Exercise brief: Take every line from the listing below that includes "system" and copy it.

Data for the task:
+ + + + +

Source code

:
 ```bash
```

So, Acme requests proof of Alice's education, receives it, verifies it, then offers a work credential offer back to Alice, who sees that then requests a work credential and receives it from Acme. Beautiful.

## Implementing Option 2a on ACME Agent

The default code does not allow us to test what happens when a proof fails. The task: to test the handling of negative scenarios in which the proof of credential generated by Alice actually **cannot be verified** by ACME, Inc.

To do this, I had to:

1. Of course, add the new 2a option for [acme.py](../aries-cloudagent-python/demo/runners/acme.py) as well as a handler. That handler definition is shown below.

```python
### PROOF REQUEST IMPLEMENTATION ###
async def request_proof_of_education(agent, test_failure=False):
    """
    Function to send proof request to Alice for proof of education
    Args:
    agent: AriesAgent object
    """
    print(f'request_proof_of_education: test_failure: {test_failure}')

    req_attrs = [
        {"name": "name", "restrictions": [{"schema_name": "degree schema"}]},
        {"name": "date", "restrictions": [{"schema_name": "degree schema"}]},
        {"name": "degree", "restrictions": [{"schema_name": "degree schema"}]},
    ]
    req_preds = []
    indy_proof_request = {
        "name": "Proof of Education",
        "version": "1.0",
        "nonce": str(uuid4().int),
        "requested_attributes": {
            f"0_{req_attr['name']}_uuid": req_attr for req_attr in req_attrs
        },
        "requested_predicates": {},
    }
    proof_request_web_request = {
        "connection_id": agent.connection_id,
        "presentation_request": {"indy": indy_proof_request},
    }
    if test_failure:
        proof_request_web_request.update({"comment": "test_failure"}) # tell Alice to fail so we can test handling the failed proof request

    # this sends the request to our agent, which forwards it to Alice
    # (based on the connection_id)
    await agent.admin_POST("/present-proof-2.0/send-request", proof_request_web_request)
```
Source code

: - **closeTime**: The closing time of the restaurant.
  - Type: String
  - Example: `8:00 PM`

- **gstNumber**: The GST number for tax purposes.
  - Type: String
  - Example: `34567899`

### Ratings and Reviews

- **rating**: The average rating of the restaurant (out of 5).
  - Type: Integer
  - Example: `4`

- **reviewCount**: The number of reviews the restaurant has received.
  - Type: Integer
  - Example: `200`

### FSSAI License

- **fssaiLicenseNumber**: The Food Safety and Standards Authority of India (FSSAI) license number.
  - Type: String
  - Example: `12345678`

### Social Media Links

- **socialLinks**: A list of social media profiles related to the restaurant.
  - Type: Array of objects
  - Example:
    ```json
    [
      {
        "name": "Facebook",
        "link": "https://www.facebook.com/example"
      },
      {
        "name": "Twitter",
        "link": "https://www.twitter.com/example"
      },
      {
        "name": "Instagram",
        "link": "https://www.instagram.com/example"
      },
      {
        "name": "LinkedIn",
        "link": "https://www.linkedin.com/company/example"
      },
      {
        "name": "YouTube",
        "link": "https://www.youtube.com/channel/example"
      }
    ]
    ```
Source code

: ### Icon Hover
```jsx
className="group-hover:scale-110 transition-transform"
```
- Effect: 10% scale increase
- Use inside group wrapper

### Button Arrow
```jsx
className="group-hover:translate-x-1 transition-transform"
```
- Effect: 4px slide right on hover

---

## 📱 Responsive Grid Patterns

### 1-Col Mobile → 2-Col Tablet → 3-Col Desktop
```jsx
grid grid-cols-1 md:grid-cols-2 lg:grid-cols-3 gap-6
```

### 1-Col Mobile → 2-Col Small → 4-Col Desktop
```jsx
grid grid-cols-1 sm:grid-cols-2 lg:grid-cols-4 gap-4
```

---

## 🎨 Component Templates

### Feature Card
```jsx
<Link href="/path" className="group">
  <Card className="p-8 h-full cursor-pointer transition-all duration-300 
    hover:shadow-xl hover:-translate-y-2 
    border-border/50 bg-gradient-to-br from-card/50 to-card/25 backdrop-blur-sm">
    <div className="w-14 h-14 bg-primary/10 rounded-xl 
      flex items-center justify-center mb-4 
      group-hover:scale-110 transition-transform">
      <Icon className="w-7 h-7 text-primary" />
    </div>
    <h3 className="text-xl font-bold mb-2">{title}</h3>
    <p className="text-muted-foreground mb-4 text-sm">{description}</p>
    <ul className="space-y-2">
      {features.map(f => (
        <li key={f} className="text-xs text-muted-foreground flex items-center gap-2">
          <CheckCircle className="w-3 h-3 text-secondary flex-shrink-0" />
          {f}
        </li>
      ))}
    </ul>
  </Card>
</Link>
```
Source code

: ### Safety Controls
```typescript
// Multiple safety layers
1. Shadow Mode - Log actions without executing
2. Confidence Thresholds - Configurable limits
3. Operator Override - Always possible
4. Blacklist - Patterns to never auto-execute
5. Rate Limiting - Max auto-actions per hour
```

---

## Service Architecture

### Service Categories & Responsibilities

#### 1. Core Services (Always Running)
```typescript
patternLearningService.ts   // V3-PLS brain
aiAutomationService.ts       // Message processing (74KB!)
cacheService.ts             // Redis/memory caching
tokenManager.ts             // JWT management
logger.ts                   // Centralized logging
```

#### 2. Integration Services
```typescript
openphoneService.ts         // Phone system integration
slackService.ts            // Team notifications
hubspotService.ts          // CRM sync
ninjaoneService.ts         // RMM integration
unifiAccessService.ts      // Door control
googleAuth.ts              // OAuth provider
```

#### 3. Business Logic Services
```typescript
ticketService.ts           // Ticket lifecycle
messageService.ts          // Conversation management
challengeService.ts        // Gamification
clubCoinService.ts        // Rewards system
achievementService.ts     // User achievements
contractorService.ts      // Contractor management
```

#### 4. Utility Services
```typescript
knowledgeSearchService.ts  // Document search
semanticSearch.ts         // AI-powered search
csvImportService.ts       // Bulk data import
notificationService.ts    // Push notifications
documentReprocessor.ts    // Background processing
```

+ + + + +

Output:
openphoneService.ts         // Phone system integration
clubCoinService.ts        // Rewards system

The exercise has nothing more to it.